A few years after they fall in love, one of the lead characters in Man In An Orange Shirt—produced by Kudos for BBC 2 and PBS Masterpiece—writes a letter affirming his undying love to the other, a man from whom he has become almost estranged. The letter has been long-considered, it is passionate, and it is true. For many viewers two lines of the letter (which we hear in the character’s voice-over) may well prove to be the essential key to this moving drama: “…I want us to be together and to keep on loving one another for so long that it becomes normal…” and “…I want us to do the ordinary things”. The central sadness of the story is that he does not mail the letter, the love of a life time does not become normal, they never do the ordinary things. It is a story of people trying to do their best when the times allow them no best option. The depth and magnitude of the film’s resonance arises of course from the fact that countless millions of lives have been at least somewhat similarly thwarted, stunted, repressed, or misdirected. The two-hour film, scripted by novelist Patrick Gale, thoughtfully produced and impeccably acted, aired in the U.K. last year on the 50th anniversary of the decriminalization of homosexuality and has now been released in honor of Pride Month in the U.S. The poignant hopefulness of the film’s resolution and the fact that more people now have more opportunity to act upon options to normalize the most fundamental human yearning—to love and be loved and to share the doing of ordinary things—shape an historical lens that keeps Man In An Orange Shirt from irredeemable pathos.
World War II brings Michael Berryman (Oliver Jackson-Cohen) and Thomas March (James McArdle) together, when Michael saves Thomas’s life in battle. Thomas is a talented artist, Michael goes into banking. The two enjoy an idyllic interlude at Michael’s rundown family cottage that becomes a touchstone of their short-lived happiness. Both are inescapably aware not only of the social stigma of their love but of the country’s criminal laws regarding even private behavior among consenting adults. Michael has no means of seeing how they can build a life together and feels he must marry his longtime acquaintance Flora (Joanna Vanderham). Flora finds some of Thomas’s love letters to Michael and, almost simultaneously, gives birth to a son. The second half of the film takes up 60 years later with Flora (now played by Vanessa Redgrave) and her grandson Adam (Julian Morris), a veterinarian addicted to hook-up apps, random sex, and bouts of soul-searching shame. Though technically plugged into the contemporary era’s desperation for quick gratification, the otherwise intelligent and sensitive Adam has apparently had no modelling for substantial relationship and Flora, his chief remaining family member, though she loves him, lives in denial of any intimation of his sexuality. To his surprise Adam meets a man who wants, and insists on, more.

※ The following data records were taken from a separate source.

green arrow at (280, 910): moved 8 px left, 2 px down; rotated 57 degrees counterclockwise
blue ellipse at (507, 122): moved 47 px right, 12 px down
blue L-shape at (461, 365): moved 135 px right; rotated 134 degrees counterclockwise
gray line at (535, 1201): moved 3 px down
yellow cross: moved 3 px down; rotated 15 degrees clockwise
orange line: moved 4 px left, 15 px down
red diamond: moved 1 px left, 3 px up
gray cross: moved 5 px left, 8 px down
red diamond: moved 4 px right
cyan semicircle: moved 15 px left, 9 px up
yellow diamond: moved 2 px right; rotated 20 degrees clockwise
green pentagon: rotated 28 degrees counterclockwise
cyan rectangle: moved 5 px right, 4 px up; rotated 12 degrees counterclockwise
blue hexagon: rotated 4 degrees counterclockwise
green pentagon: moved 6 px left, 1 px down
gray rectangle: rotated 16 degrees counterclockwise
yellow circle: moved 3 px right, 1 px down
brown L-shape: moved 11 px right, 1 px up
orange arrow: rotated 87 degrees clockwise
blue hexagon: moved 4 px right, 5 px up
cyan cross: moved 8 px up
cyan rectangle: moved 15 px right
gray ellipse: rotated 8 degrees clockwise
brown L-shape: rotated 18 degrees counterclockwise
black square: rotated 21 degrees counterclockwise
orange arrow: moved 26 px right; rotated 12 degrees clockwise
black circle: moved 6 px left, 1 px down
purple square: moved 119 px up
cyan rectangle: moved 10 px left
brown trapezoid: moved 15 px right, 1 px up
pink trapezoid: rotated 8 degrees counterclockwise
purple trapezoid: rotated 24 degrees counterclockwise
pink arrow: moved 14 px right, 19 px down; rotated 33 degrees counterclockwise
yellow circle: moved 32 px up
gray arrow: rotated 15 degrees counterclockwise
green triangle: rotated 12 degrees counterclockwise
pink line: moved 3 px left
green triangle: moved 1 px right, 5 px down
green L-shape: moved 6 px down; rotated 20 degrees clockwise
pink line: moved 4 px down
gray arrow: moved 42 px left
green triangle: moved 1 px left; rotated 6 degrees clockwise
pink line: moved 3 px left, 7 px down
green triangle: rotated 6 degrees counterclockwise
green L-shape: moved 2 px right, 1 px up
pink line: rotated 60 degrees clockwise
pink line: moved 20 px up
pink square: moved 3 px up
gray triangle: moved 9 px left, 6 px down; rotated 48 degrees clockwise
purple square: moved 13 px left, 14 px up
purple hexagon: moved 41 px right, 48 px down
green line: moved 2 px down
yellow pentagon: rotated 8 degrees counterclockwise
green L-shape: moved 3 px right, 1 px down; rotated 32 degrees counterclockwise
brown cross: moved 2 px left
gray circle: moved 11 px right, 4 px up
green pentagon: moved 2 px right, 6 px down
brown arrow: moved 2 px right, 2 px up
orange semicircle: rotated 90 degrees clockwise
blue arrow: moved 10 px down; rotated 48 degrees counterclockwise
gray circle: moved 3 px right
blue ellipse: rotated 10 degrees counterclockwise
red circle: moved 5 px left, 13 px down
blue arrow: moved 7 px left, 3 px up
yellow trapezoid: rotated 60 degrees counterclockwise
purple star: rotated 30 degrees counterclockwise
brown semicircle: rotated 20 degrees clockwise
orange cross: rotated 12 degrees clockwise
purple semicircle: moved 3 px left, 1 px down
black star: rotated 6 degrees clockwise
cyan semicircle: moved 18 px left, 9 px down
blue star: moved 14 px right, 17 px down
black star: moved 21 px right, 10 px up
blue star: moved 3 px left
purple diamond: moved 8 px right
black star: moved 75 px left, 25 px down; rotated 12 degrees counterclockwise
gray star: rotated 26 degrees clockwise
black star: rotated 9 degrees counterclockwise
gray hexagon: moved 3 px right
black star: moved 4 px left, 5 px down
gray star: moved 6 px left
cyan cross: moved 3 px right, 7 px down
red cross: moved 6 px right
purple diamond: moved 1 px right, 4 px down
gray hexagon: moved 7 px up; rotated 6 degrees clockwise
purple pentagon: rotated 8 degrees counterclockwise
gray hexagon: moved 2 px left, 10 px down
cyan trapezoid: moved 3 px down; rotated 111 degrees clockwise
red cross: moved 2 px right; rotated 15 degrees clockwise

Directed by Michael Samuels, Man In An Orange Shirt aspires to be a both a romantic tearjerker and a heartfelt family drama. It doesn’t completely succeed on either point—it can at times feel both hurried and something of a sociology abstract—but its merits outweigh its weaknesses. What it does perhaps most admirably is avoid the pitfall of suggesting: Well, things were bad then, but now everything’s fine. The suffering caused by ignorant, wrongheaded, and vindictive social mores and generational guilt and clandestine secrecy is depicted not only through the impacts on Michael and Thomas but in Flora and, later, in Adam. The urge to label is not merely unrealistic and unimaginative, it is ultimately destructive.
McArdle’s portrayal of Thomas, the artist who wants to live with Michael somehow beyond the strictured hypocrisy of the times, is deftly understated, and Jackson-Cohen, as the more conventional man struggling with a shadow of a life sustained by fear and an internalized sense of propriety he knows to be specious, is memorably touching. Vanderman’s younger Flora is multifaceted and honestly detailed, as are Morris’s Adam in the contemporary half of the film and David Gyasi’s performance as the man who patiently helps him find a more authentic way to live. Others among the excellent cast are Julian Sands, Laura Carmichael, Frances de la Tour, and Adrian Schiller.
Vanessa Redgrave as the older Flora is luminous. Even in the briefest scenes she is able to portray the grandmother’s least sympathetic characteristics with profound humanity, her confusion in breathtaking stillness, and a lifetime’s determination to love as grace forged in steel. Redgrave’s capacity for subtly communicating a character’s complexity has always had a remarkably intuitive, stripped-down straightforwardness. Now in her eighties, one of our greatest actors has distilled decades of living and craft into an essence that arrests and engages and somehow manages to evince character even with the barest suggestion. As much as through any of the dialogue and action in the film we learn who Flora is in a one-image scene in which, before bed, she sits in solitary silence brushing with measured strokes her long white hair.